Our public consultation on ARTICLE 19’s Principles on Defamation is open!
Back in 2000, ARTICLE 19, in cooperation with international freedom of expression and media experts, published Defining Defamation: Principles on Freedom of Expression and Protection of Reputation (the Principles). The Principles, one of the first standard setting documents in this area, set out the appropriate balance between the right to freedom of expression and the need to protect individual reputation. Since their adoption, the Principles have obtained significant recognition and international endorsement.
In the last fifteen years, however, there have been significant developments in legal, social and technological spheres that impact on how freedom of expression and reputation are balanced. While still a valid and important guiding document, ARTICLE 19 believes that the Defamation Principles need to be updated to properly reflect these developments.

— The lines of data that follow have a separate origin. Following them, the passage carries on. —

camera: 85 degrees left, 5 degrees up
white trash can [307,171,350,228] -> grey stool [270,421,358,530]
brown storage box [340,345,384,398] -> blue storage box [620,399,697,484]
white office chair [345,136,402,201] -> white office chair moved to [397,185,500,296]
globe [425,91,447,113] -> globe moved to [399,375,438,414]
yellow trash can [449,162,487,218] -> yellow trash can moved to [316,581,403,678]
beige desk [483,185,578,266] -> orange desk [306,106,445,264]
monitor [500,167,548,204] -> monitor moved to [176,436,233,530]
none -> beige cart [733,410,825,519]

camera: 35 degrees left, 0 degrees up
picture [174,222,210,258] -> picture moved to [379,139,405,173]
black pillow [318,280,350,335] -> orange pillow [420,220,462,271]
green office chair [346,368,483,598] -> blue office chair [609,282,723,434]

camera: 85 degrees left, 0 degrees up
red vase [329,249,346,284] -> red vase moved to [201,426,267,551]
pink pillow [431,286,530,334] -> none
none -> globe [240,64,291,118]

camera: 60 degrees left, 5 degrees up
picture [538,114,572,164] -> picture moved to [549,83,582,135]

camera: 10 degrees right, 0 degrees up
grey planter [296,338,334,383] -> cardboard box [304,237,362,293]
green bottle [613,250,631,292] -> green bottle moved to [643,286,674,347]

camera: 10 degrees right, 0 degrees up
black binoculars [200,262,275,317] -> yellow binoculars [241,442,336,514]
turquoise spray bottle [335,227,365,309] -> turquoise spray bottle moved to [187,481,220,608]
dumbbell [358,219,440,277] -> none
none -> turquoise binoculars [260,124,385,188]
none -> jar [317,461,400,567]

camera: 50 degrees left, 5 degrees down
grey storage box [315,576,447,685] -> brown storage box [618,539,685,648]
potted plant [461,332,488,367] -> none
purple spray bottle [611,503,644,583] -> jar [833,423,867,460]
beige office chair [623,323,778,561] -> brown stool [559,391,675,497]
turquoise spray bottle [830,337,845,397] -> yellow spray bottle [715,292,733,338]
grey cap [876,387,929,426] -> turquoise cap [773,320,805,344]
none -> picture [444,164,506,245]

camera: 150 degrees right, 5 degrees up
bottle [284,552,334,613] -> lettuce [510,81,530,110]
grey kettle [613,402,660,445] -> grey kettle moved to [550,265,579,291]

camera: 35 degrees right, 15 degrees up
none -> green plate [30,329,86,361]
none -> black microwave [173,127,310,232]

You can read the Background paper – which summarises these developments and a more detailed justification for an update of the Principles – here.
In 2015, ARTICLE 19 discussed the Draft Revised Principles with a group of international freedom of expression and media experts at a meeting in London. The suggested changes are highlighted in the Draft Revised Principles. No amendments are proposed for areas where adequate protection is already provided for in the original Principles.
To ensure the relevance of the Principles and broad ownership of them by stakeholders, ARTICLE 19 is inviting all interested parties to discuss and comment on the revision.
The public consultation will last from May-July 2016. The final version will be launched online in September 2016.
We hope that the final Revised Principles will be used in national, regional and international advocacy to improve the protection of freedom of expression in this complex area.